Thursday, May 31, 2012

Joan Bennett talks Dark Shadows, 1966



When ABC first began to promote Dark Shadows in 1966, they put actress Joan Bennett front and center for their initial marketing campaign. Once one of the biggest movie stars in the world, Bennett experienced the same kind of career trajectory every actor experiences in one fashion or another. At least, actors lucky enough to have any kind of success in the profession.

Below is a story about Dark Shadows when it the show was still in its infancy, a promotional piece built around an interview with actress Joan Bennett. I was going to include an image of the original newspaper page, but there is no accompanying photo (and the text is barely legible.) It's from a column simply titled "Television Review."

Television Review
Ruston Daily Leader, Tuesday, August 9, 1966

By ROBERT MUSEL

NEW YORK (UPI) - Joan Bennett was a star in the great days of Hollywood when the journey to the studio was a leisurely limousine ride from the mansion to a dressing room the size of a luxury hotel suite.
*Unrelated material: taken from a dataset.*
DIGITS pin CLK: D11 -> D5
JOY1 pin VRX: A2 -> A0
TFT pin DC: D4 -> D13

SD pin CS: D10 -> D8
There were flowers from the producer, the support of a small army of aides from secretaries to dialogue coaches and, if one cared for that sort of thing, a caviar and champagne lunch with such stars as John Barrymore, Spencer Tracy, Ronald Coleman or Gregory Peck.

That was the Hollywood one would not blame Miss Bennett for recalling wistfully as she toils away the long hours in a studio on a dingy street in Manhattan in ABC-TV's daytime serial, "Dark Shadows." She is one of the most important featured players.
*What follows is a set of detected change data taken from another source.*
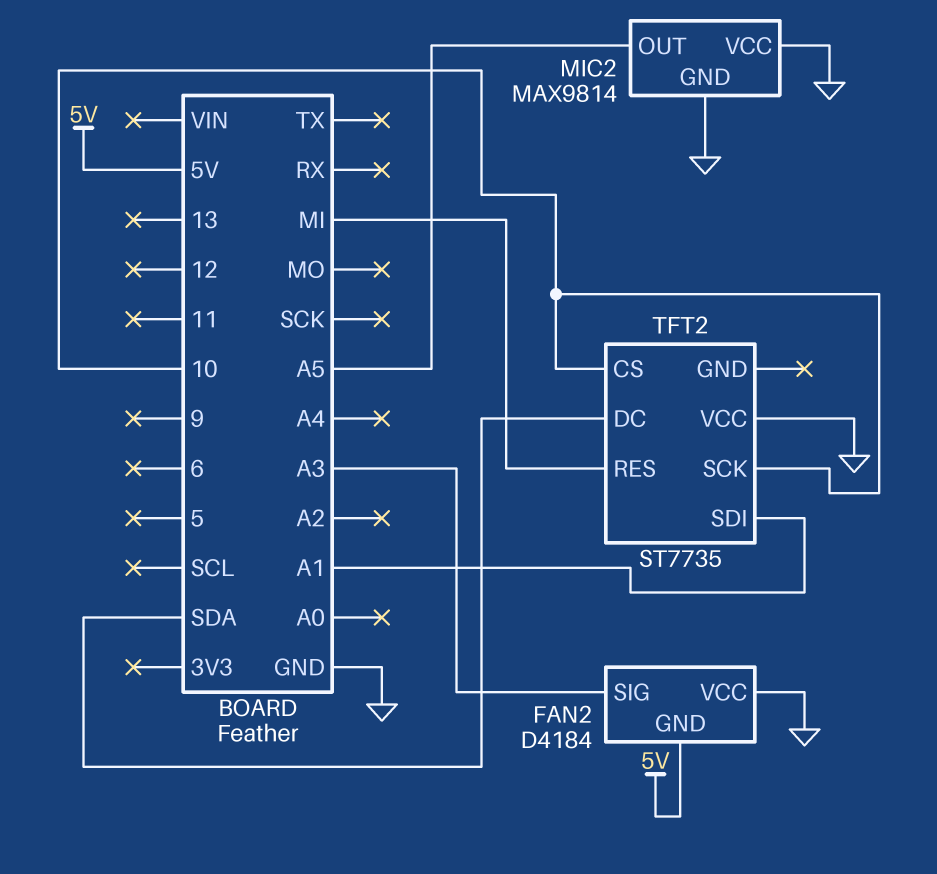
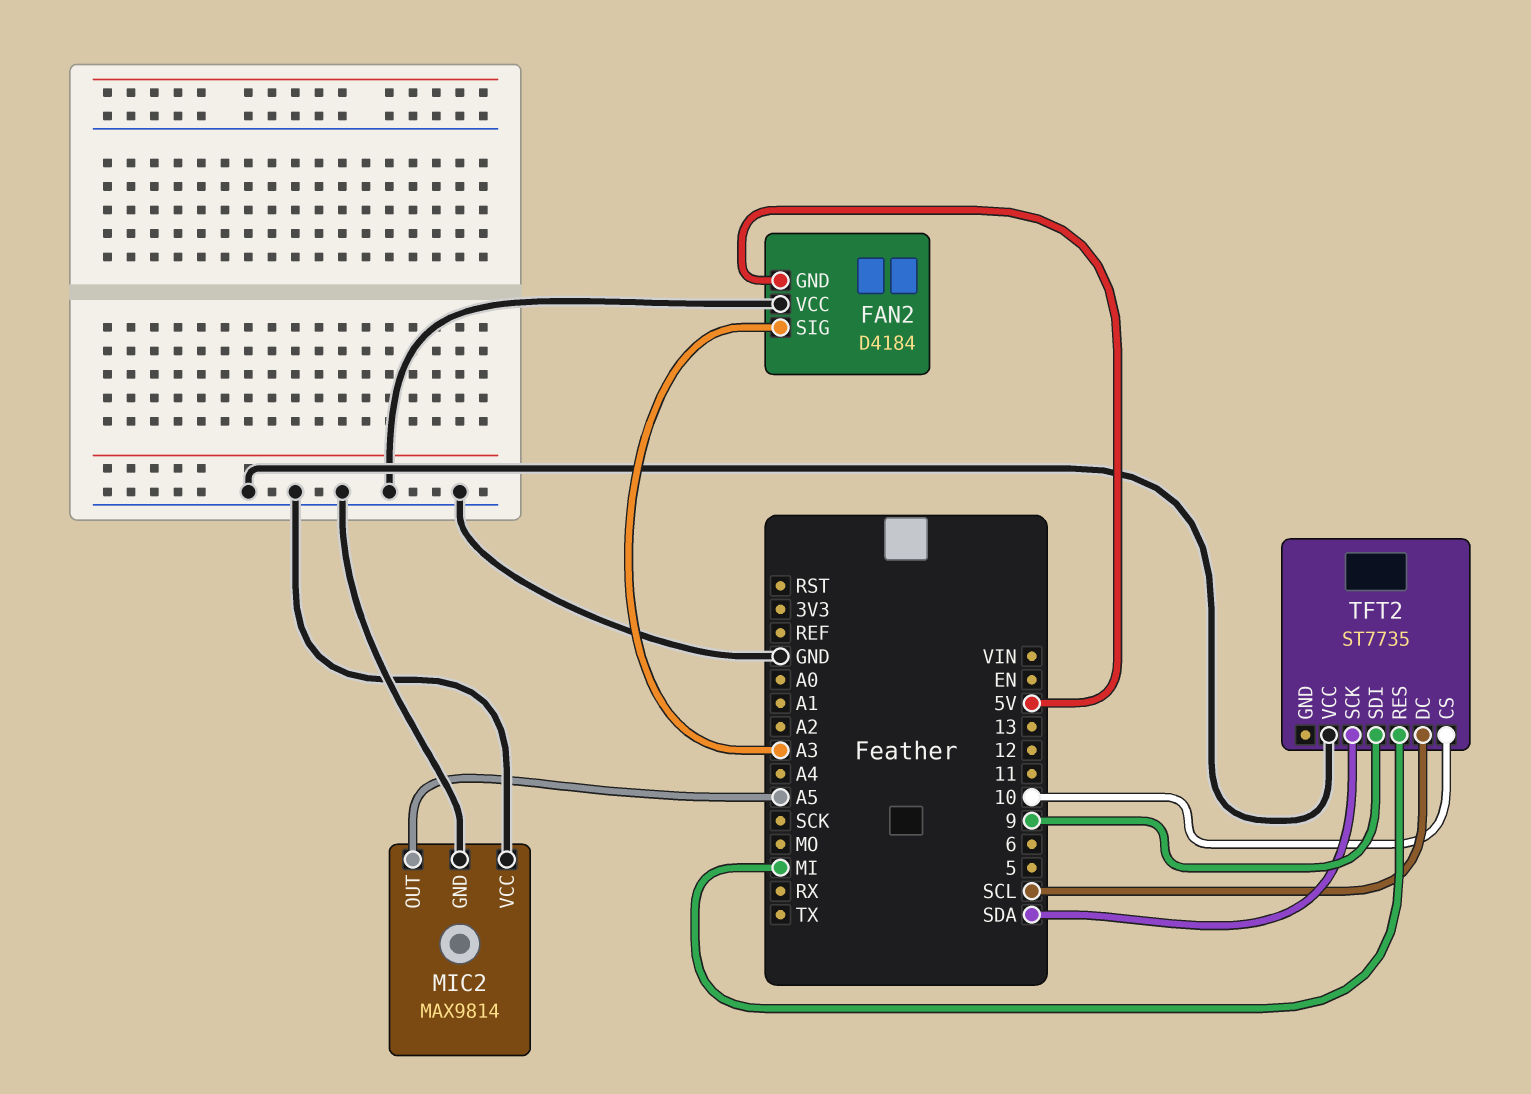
TFT2 pin DC: SDA -> SCL
TFT2 pin SCK: 10 -> SDA
TFT2 pin SDI: A1 -> 9

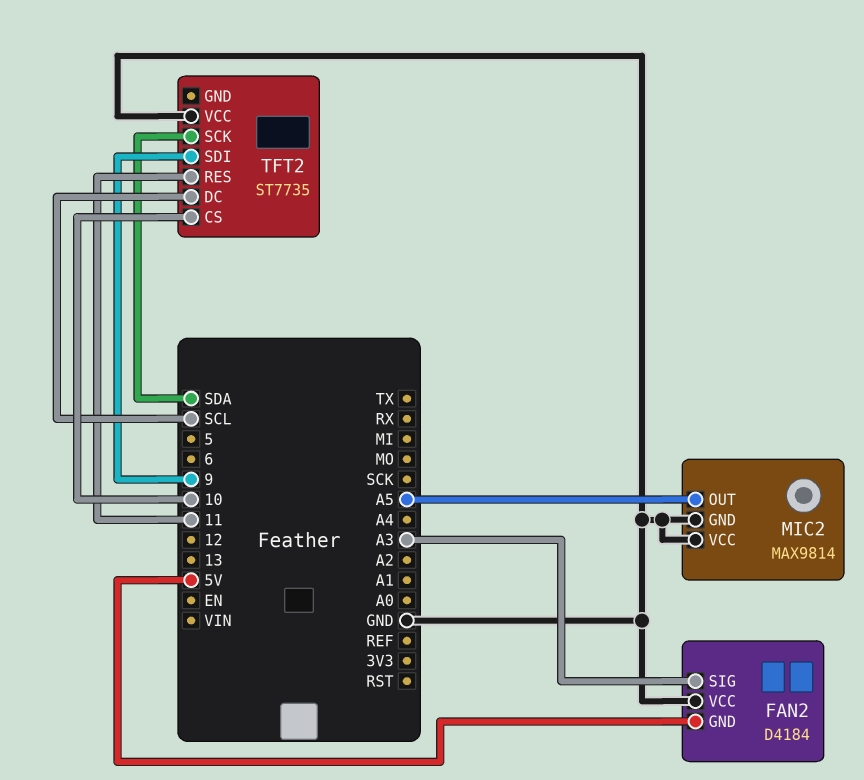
TFT2 pin RES: MI -> 11

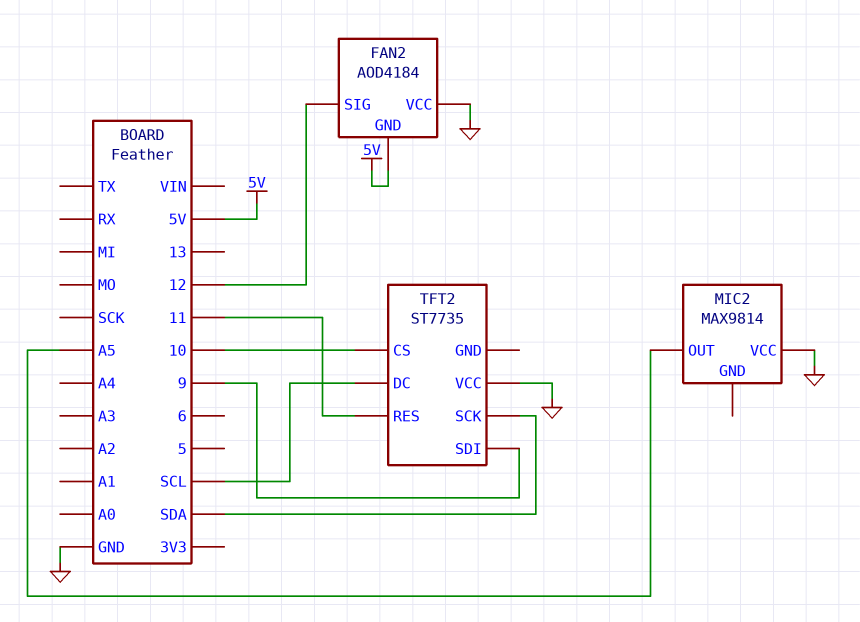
FAN2: D4184 -> AOD4184
FAN2 pin SIG: A3 -> 12
MIC2 pin GND: GND -> none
The economics of the world of the daytime serial permit no cosseting. It is hard work. And Miss Bennett, still slim and elegant, was discovered in a tiny dressing room just off the ingenious set of what ABC calls "the first television program styled in the tradition of a gothic novel."
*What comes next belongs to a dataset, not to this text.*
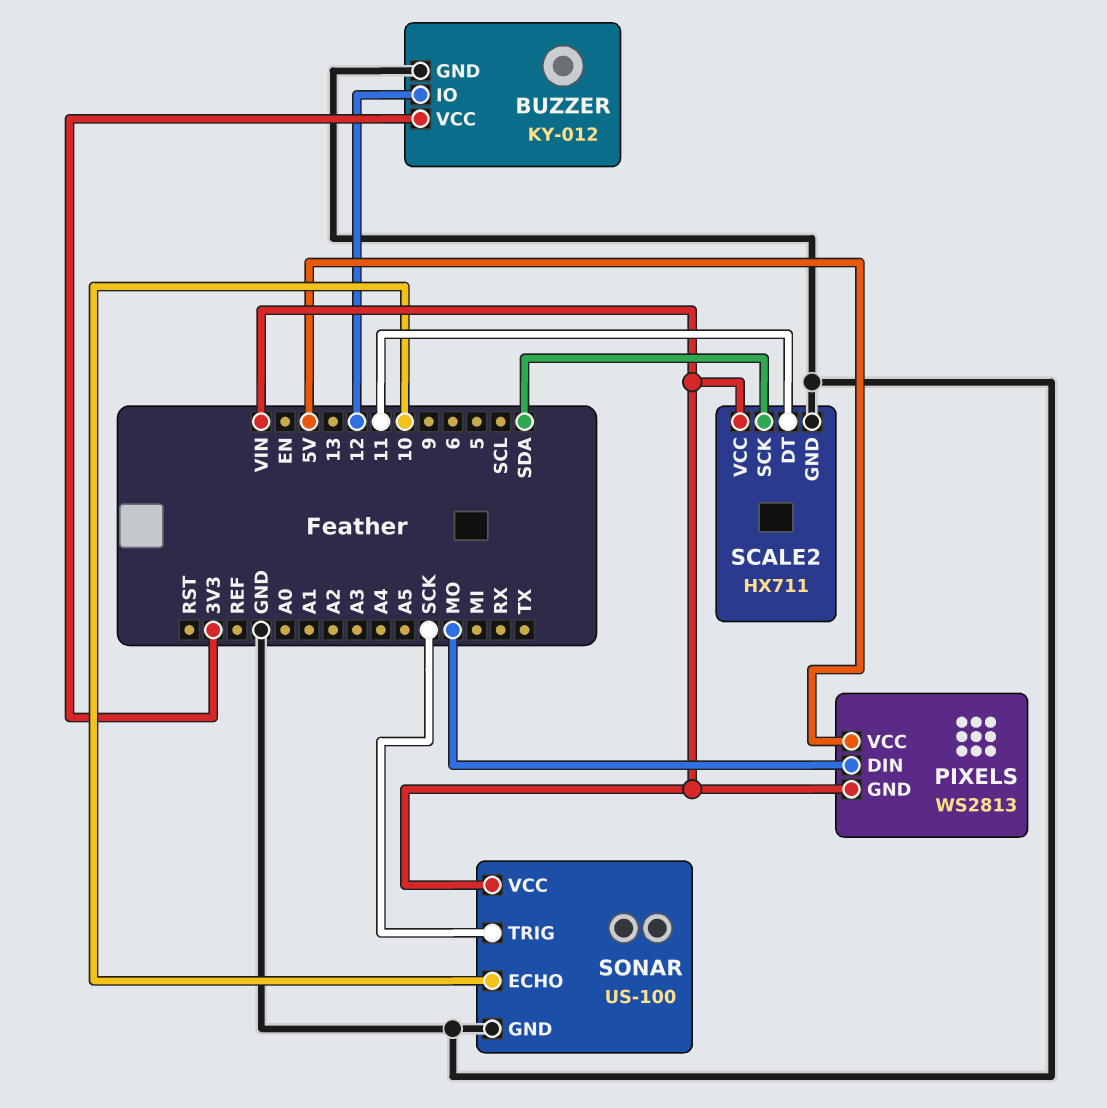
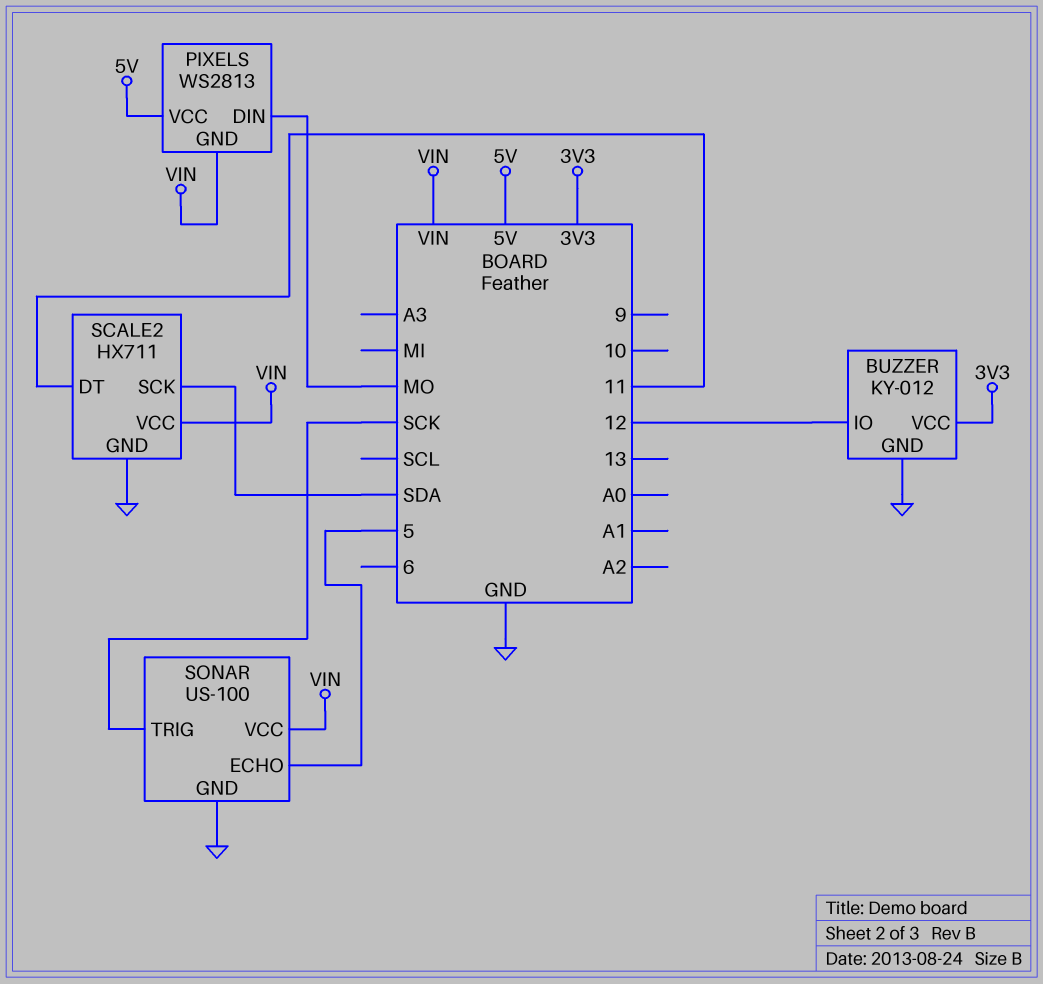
SONAR pin ECHO: 10 -> 5

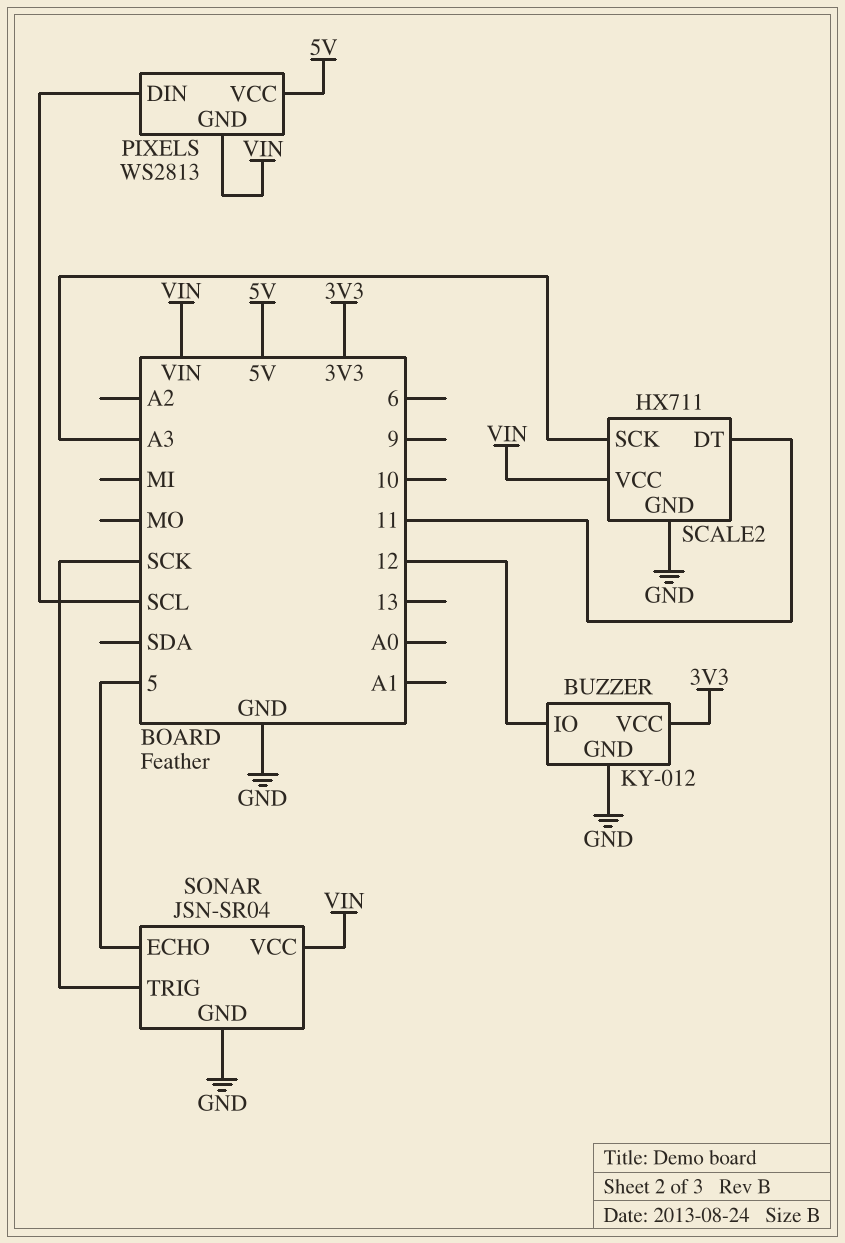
PIXELS pin DIN: MO -> SCL
SCALE2 pin SCK: SDA -> A3
SONAR: US-100 -> JSN-SR04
Courtesy of Musings from the Marsh.
"Let's find some place that's air conditioned," she said.
Later, in one of the booths in which sponsors watch the programs, she talked with considerable good humor about her involvement in "Dark Shadows" and the tough schedule which, being a good trouper, she is learning to live with.

"It was frantic at. first," she said, with a smile that smoothed the years. "Ill was really desperate the first few fighting with my agent for weeks. I thought I'd die. It was getting me into all this. But now its simmered down."

In "Dark Shadows" Miss Bennett (the eighth generation of one of our most famous acting families) plays Elizabeth Stoddard Collins, mistress of the great stone mansion at the center of much of the mystery and menace of the program.

"One day's work in this role is about the equal of three day's work in Hollywood," she said. "Listen to this schedule: We arrive at 3:30 a.m. And we go to lunch —lunch, mind you —at 10:30 a.m.! Mine is usually a container of soup from a vending machine. We report back at the set at 11:30 a.m.

"Then we start taping the show. And as soon as we finish the taping we start rehearsing for the next day's episode! In order to keep the whole week from being frantic I have to study the script three hours on Saturday and three hours on Sunday. That leaves no time or a social life and I'm lucky if I can squeeze in a play or a movie or a dinner date."

Miss Bannett said she had seen herself only twice in the show and thought she looked "ghastly" because the overhead television lighting made her appear as though she had no mouth. The lighting has since been adjusted. She finds it hard to accustom herself to the constant repetition of daytime scripts.

"But you have to say the same thing over and over again," she explained, "because you have to take into consideration new viewers trying to catch up with the story."

Miss Bennett spent a silent moment over her long and distinguished career to see if there was anything she wanted mentioned.

"I could kick myself," she said, with feeling, "for not buying real estate in Hollywood all those years ago."

2 comments:

Sandi McBride said...

Miss Bennett added elegance and authenticity to what could have otherwise been a so so part...she was the perfect fit!

Unknown said...

Dark Shadows would not have been Dark Shadows without Joan Bennett. I really missed her during those stints when she'd be off doing a play or movie. A class act.